I reacted with horror and shock to the video of a police officer murdering George Floyd.
That’s not a phrase anyone should ever have to read, and it certainly shouldn’t be something any eye scans without it being shocking. Yet, after the last week, it’s the easiest sentence I’ve ever penned, which is why this is the hardest post I’ve ever written.
I’m struggling with what, exactly, to say and do. Even writing a post like this poses complex questions and a dilemma that has no clear answers. The truth is that in this exact moment, no one needs to hear what I think or what my reaction is to the events unfolding in the United States. You certainly don’t need to hear me say sincere but easy statements that offer no real solace. And there are many more qualified than I who we all need to be listening to right now, such as the Toronto Star’s Shree Paradkar.
I’ve read comments and statements like my first line hundreds of times in the past few days, as every part of my network expresses a commitment to stand beside, walk with, and take a knee for communities in pain and grief. I see the outpouring of attention and hope that, in this moment, no one feels alone.
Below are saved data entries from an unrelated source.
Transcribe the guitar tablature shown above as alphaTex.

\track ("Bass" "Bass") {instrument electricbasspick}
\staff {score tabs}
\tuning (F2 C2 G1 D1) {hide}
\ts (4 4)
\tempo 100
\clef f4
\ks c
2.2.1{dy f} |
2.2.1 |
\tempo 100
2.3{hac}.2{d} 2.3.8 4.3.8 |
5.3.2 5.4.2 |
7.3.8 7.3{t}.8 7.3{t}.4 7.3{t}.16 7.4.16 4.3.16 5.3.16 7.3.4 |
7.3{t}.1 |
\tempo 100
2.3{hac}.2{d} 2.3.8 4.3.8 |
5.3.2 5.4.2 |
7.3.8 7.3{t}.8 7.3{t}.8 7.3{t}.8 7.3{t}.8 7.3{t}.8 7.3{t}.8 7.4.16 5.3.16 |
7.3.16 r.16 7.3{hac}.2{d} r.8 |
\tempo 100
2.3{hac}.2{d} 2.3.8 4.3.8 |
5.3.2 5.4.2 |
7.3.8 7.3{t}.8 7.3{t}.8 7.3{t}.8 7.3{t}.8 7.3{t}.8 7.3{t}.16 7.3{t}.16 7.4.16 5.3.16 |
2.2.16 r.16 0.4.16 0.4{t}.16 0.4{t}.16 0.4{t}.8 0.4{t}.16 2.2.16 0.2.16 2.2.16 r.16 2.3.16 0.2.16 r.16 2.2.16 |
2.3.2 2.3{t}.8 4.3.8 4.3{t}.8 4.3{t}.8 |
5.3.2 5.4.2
However, it’s important to remember that there’s a weight not just to this moment, but also to the next. What happens in the coming weeks and months when attention wanes and Black and other marginalized communities are once again left on their own to fight systemic barriers? I have unshakable faith that, at specific moments, humanity rises to the occasion to support one another. Unfortunately, I also have an equally strong certainty that, when the initial crisis has passed, many won’t stay on for the hard work that comes next.
So, in the past week, I’ve stepped back. I’ve written less. I’ve said less. But I worry that this stepping back might be perceived as stepping away. And that’s not true at all.
My friend Rabbi Yael Splansky captured the crux of my dilemma perfectly when she made these remarks at an interfaith vigil in Toronto last Saturday:
“…Dr. King taught us that ‘In the end, we will remember not the words of our enemies, but the silence of our friends’. So here I am. But the truth is silence seems best. There are no words. We are dumbstruck today. But God forbid our silence be misunderstood as indifference. Holocaust survivor and justice activist Elie Weisel famously said: ‘The opposite of love is not hate; it’s indifference. The opposite of art is not ugliness; it’s indifference. The opposite of faith is not heresy; it’s indifference. And the opposite of life is not death; it’s indifference’.”
As a team, Challenge Factory is listening to all the voices who need to be heard and watching for when our colleagues’ strength begins to falter and attention wane. We know this phase is coming and that our action then will be more meaningful than any simple words offered today.
I may be quiet, but I am here. And so is Challenge Factory.